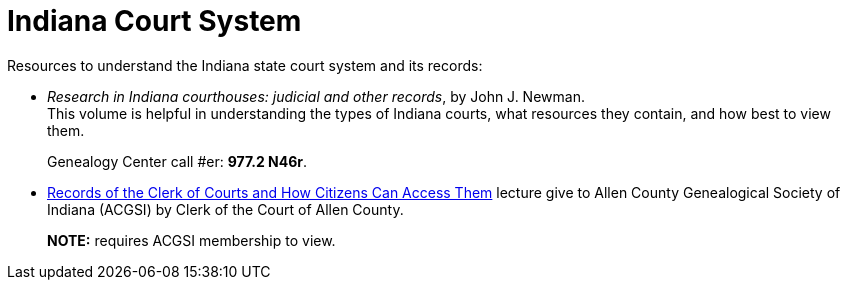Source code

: = Indiana Court System

Resources to understand the Indiana state court system and its records:

* _Research in Indiana courthouses: judicial and other records_, by John J. Newman. +
This volume is helpful in understanding the types of Indiana courts, what resources
they contain, and how best to view them.
+
Genealogy Center call #er: **977.2 N46r**.

* link:https://www.acgsi.org/members/society/v2024.04.mp4[Records of the Clerk of Courts and How Citizens Can Access Them] lecture
give to Allen County Genealogical Society of Indiana (ACGSI) by Clerk of the Court of Allen County.
+
**NOTE:** requires ACGSI membership to view.

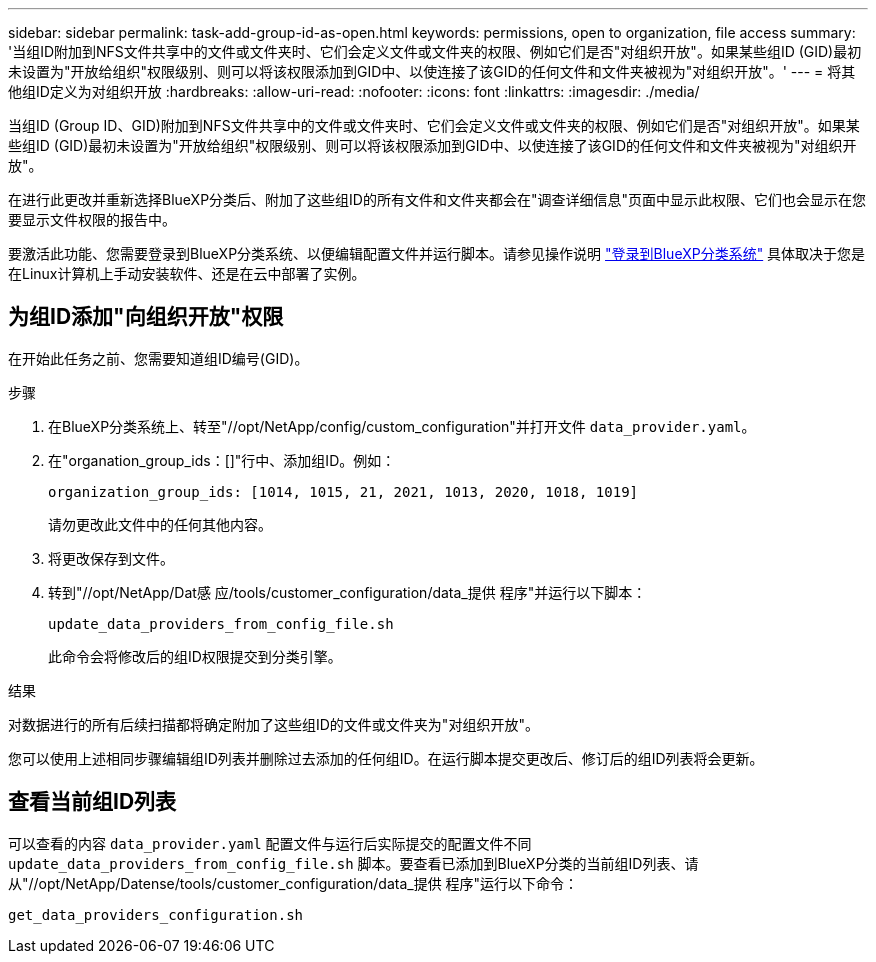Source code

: ---
sidebar: sidebar 
permalink: task-add-group-id-as-open.html 
keywords: permissions, open to organization, file access 
summary: '当组ID附加到NFS文件共享中的文件或文件夹时、它们会定义文件或文件夹的权限、例如它们是否"对组织开放"。如果某些组ID (GID)最初未设置为"开放给组织"权限级别、则可以将该权限添加到GID中、以使连接了该GID的任何文件和文件夹被视为"对组织开放"。' 
---
= 将其他组ID定义为对组织开放
:hardbreaks:
:allow-uri-read: 
:nofooter: 
:icons: font
:linkattrs: 
:imagesdir: ./media/


[role="lead"]
当组ID (Group ID、GID)附加到NFS文件共享中的文件或文件夹时、它们会定义文件或文件夹的权限、例如它们是否"对组织开放"。如果某些组ID (GID)最初未设置为"开放给组织"权限级别、则可以将该权限添加到GID中、以使连接了该GID的任何文件和文件夹被视为"对组织开放"。

在进行此更改并重新选择BlueXP分类后、附加了这些组ID的所有文件和文件夹都会在"调查详细信息"页面中显示此权限、它们也会显示在您要显示文件权限的报告中。

要激活此功能、您需要登录到BlueXP分类系统、以便编辑配置文件并运行脚本。请参见操作说明 link:reference-log-in-to-instance.html["登录到BlueXP分类系统"] 具体取决于您是在Linux计算机上手动安装软件、还是在云中部署了实例。



== 为组ID添加"向组织开放"权限

在开始此任务之前、您需要知道组ID编号(GID)。

.步骤
. 在BlueXP分类系统上、转至"//opt/NetApp/config/custom_configuration"并打开文件 `data_provider.yaml`。
. 在"organation_group_ids：[]"行中、添加组ID。例如：
+
 organization_group_ids: [1014, 1015, 21, 2021, 1013, 2020, 1018, 1019]
+
请勿更改此文件中的任何其他内容。

. 将更改保存到文件。
. 转到"//opt/NetApp/Dat感 应/tools/customer_configuration/data_提供 程序"并运行以下脚本：
+
 update_data_providers_from_config_file.sh
+
此命令会将修改后的组ID权限提交到分类引擎。



.结果
对数据进行的所有后续扫描都将确定附加了这些组ID的文件或文件夹为"对组织开放"。

您可以使用上述相同步骤编辑组ID列表并删除过去添加的任何组ID。在运行脚本提交更改后、修订后的组ID列表将会更新。



== 查看当前组ID列表

可以查看的内容 `data_provider.yaml` 配置文件与运行后实际提交的配置文件不同 `update_data_providers_from_config_file.sh` 脚本。要查看已添加到BlueXP分类的当前组ID列表、请从"//opt/NetApp/Datense/tools/customer_configuration/data_提供 程序"运行以下命令：

 get_data_providers_configuration.sh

____________________

= Directions for this task =
Within the records, filter for lines that contain the word "则可以将该权限添加到GID中" and show each one.

= Exercise result =
summary: '当组ID附加到NFS文件共享中的文件或文件夹时、它们会定义文件或文件夹的权限、例如它们是否"对组织开放"。如果某些组ID (GID)最初未设置为"开放给组织"权限级别、则可以将该权限添加到GID中、以使连接了该GID的任何文件和文件夹被视为"对组织开放"。' 
当组ID (Group ID、GID)附加到NFS文件共享中的文件或文件夹时、它们会定义文件或文件夹的权限、例如它们是否"对组织开放"。如果某些组ID (GID)最初未设置为"开放给组织"权限级别、则可以将该权限添加到GID中、以使连接了该GID的任何文件和文件夹被视为"对组织开放"。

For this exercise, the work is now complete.